Entries drawn from a collection ->
[Start of Attachment]

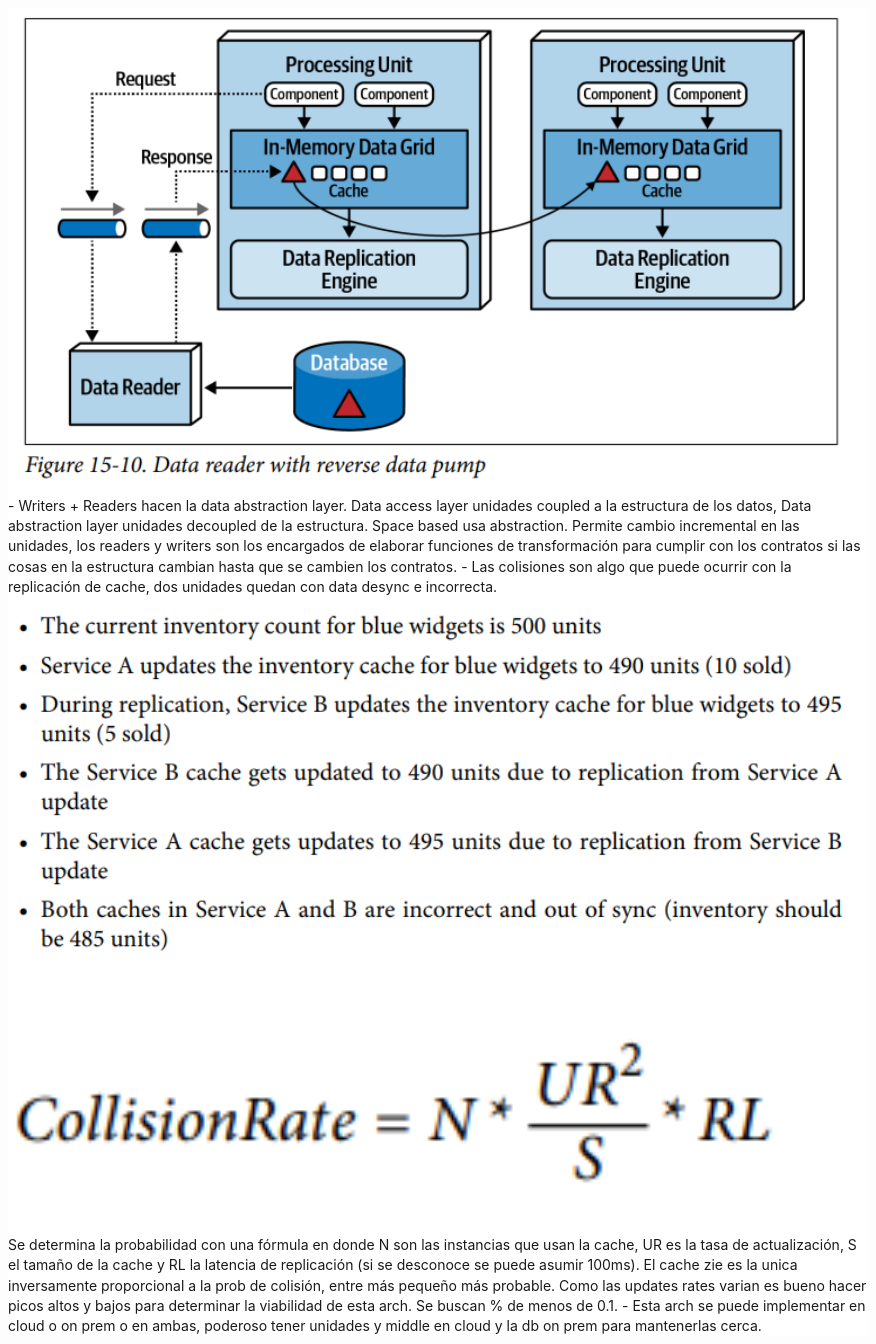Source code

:   <img src="images/59.png" width="1050">
  - Writers + Readers hacen la data abstraction layer. Data access layer unidades coupled a la estructura de los datos, Data abstraction layer unidades decoupled de la estructura. Space based usa abstraction. Permite cambio incremental en las unidades, los readers y writers son los encargados de elaborar funciones de transformación para cumplir con los contratos si las cosas en la estructura cambian hasta que se cambien los contratos. 
  - Las colisiones son algo que puede ocurrir con la replicación de cache, dos unidades quedan con data desync e incorrecta. 
  <img src="images/60.png" width="1050">
  <img src="images/61.png" width="1050">
  Se determina la probabilidad con una fórmula en donde N son las instancias que usan la cache, UR es la tasa de actualización, S el tamaño de la cache y RL la latencia de replicación (si se desconoce se puede asumir 100ms). El cache zie es la unica inversamente proporcional a la prob de colisión, entre más pequeño más probable. Como las updates rates varian es bueno hacer picos altos y bajos para determinar la viabilidad de esta arch. Se buscan % de menos de 0.1.
  - Esta arch se puede implementar en cloud o on prem o en ambas, poderoso tener unidades y middle en cloud y la db on prem para mantenerlas cerca.
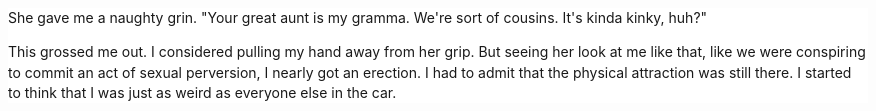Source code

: She gave me a naughty grin.  "Your great aunt is my gramma.  We're sort of cousins.  It's kinda kinky, huh?"

This grossed me out.  I considered pulling my hand away from her grip.  But seeing her look at me like that, like we were conspiring to commit an act of sexual perversion, I nearly got an erection.  I had to admit that the physical attraction was still there.   I started to think that I was just as weird as everyone else in the car.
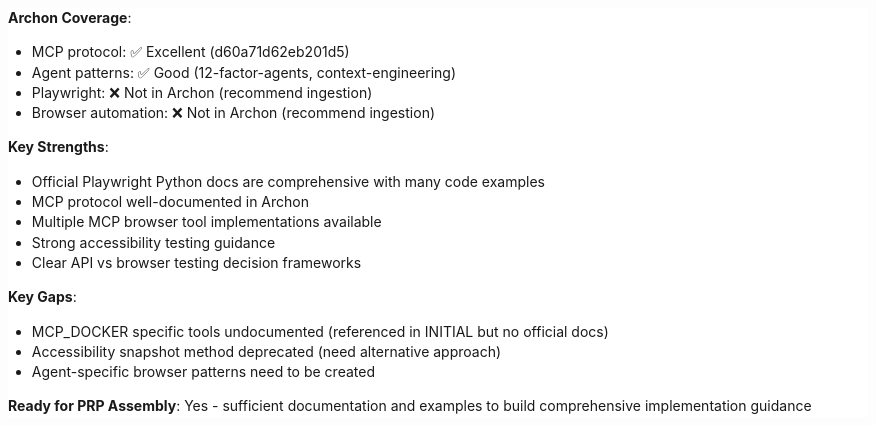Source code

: **Archon Coverage**:
- MCP protocol: ✅ Excellent (d60a71d62eb201d5)
- Agent patterns: ✅ Good (12-factor-agents, context-engineering)
- Playwright: ❌ Not in Archon (recommend ingestion)
- Browser automation: ❌ Not in Archon (recommend ingestion)

**Key Strengths**:
- Official Playwright Python docs are comprehensive with many code examples
- MCP protocol well-documented in Archon
- Multiple MCP browser tool implementations available
- Strong accessibility testing guidance
- Clear API vs browser testing decision frameworks

**Key Gaps**:
- MCP_DOCKER specific tools undocumented (referenced in INITIAL but no official docs)
- Accessibility snapshot method deprecated (need alternative approach)
- Agent-specific browser patterns need to be created

**Ready for PRP Assembly**: Yes - sufficient documentation and examples to build comprehensive implementation guidance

[End of Attachment]

WHAT YOU SHOULD DO -> Return, unchanged, everything in the records from the line containing "She gave me" down to the line containing "- Browser automation: ❌", with both of those lines included. Leave the pictures out of your answer.

OUTPUT OF THE EXERCISE ->
: She gave me a naughty grin.  "Your great aunt is my gramma.  We're sort of cousins.  It's kinda kinky, huh?"

This grossed me out.  I considered pulling my hand away from her grip.  But seeing her look at me like that, like we were conspiring to commit an act of sexual perversion, I nearly got an erection.  I had to admit that the physical attraction was still there.   I started to think that I was just as weird as everyone else in the car.
Source code

: **Archon Coverage**:
- MCP protocol: ✅ Excellent (d60a71d62eb201d5)
- Agent patterns: ✅ Good (12-factor-agents, context-engineering)
- Playwright: ❌ Not in Archon (recommend ingestion)
- Browser automation: ❌ Not in Archon (recommend ingestion)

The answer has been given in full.